Compliance is a big part of your practice, and ever-increasingly important to keeping your patient retention and care reimbursement on track.
If you want to boost your practice, strengthening your compliance in this area can help tremendously. Claims continue to be a weak area for many chiropractic clinics. In fact, many chiropractors ignore claims issues at their own peril. Establishing medical necessity in your patient charts for every treatment and session can help you receive better reimbursements from Medicare and other payers. It can also help if you ever experience audits.
In this article, you will find tips and ideas for better claims and reimbursement. Implementing some basic changes to how you document patient visits may help tremendously–keep reading to learn how.
The right record components
If a patient shows improvement, write it down! Subjective, objective and treatment should be added to your patient’s record if you do make these determinations during the visit. Add these components to your documentation and you may satisfy more compliance elements that way. If anyone looks for this information later (or if you are audited), you will have everything right where it needs to be.
Code correctly
Be sure you code correctly. The American Chiropractic Association recommends that you record every diagnosis accurately in the patient chart and correspond each treatment, procedure and diagnosis with the right code.
Avoid just using the same code for every procedure, visit or patient encounter unless it is appropriate and validated. Choosing the wrong code can delay your claim or lead to rejection altogether.
Record treatment plans
Patient treatment plans should be recorded carefully. For new patients, you could record the treatment plan along with a history and physical. Unless your patient is being treated for a chronic condition, try to keep the treatment plan within a 45 day window.
Use standard terminology
Use standard chiropractic language whenever possible. Know what others in your profession use to refer to specific procedures, diagnoses, treatments and concerns. If you do find a situation where a non-standard abbreviation is necessary, be sure to define everything carefully.
Common-sense record keeping
Follow common sense practices and you may avoid compliance headaches altogether. Of course, you should strive to comply with all local and federal regulations, HIPAA, and other rules. Write and record information legibly so you don’t have to worry about whether or not anyone else can read it later.

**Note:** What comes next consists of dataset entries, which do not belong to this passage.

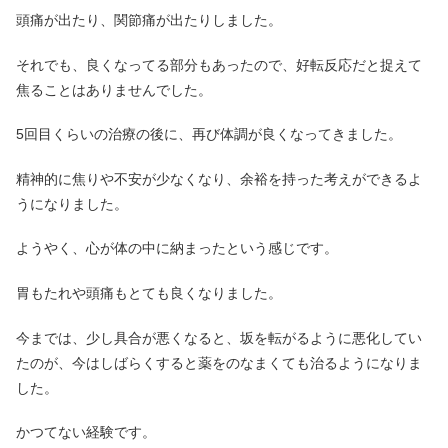
頭痛が出たり、関節痛が出たりしました。
それでも、良くなってる部分もあったので、好転反応だと捉えて
焦ることはありませんでした。
5回目くらいの治療の後に、再び体調が良くなってきました。
精神的に焦りや不安が少なくなり、余裕を持った考えができるよ
うになりました。
ようやく、心が体の中に納まったという感じです。
胃もたれや頭痛もとても良くなりました。
今までは、少し具合が悪くなると、坂を転がるように悪化してい
たのが、今はしばらくすると薬をのなまくても治るようになりま
した。
かつてない経験です。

Initial every chart so there’s no ambiguity about who worked with a particular chart during a specific patient encounter. Protect confidentiality and have patients release records appropriately.
Keep measurements objective
Objective measurements allow your records, documentation and claims to stay accurate and relevant. You can keep patient care consistent from patient-to-patient and between each encounter. This allows patients to receive a standard of care that is dependable and meets the expectations of payers, as well.
If, for instance, you can report objective progress, then reimbursements may become more straightforward as payers see the benefit and medical necessity of the care your patients are receiving.
Objective measurements can be more easily compared between different clinics, may be easier to use with MACRA and MIPS requirements, and allow you to track your own metrics. If you share records with other clinics, having objective measurements can make it easier for others to use and add to these records. Essentially, objective measurements are often particularly useful for your practice.
Accurate documentation can also help advance chiropractic as a profession, too. As more people learn about the results your patients see every day in your clinic, it may become easier for more people to benefit from chiropractic care in the future. Having clear documentation and presentable evidence of the benefits has value that extends beyond your clinic.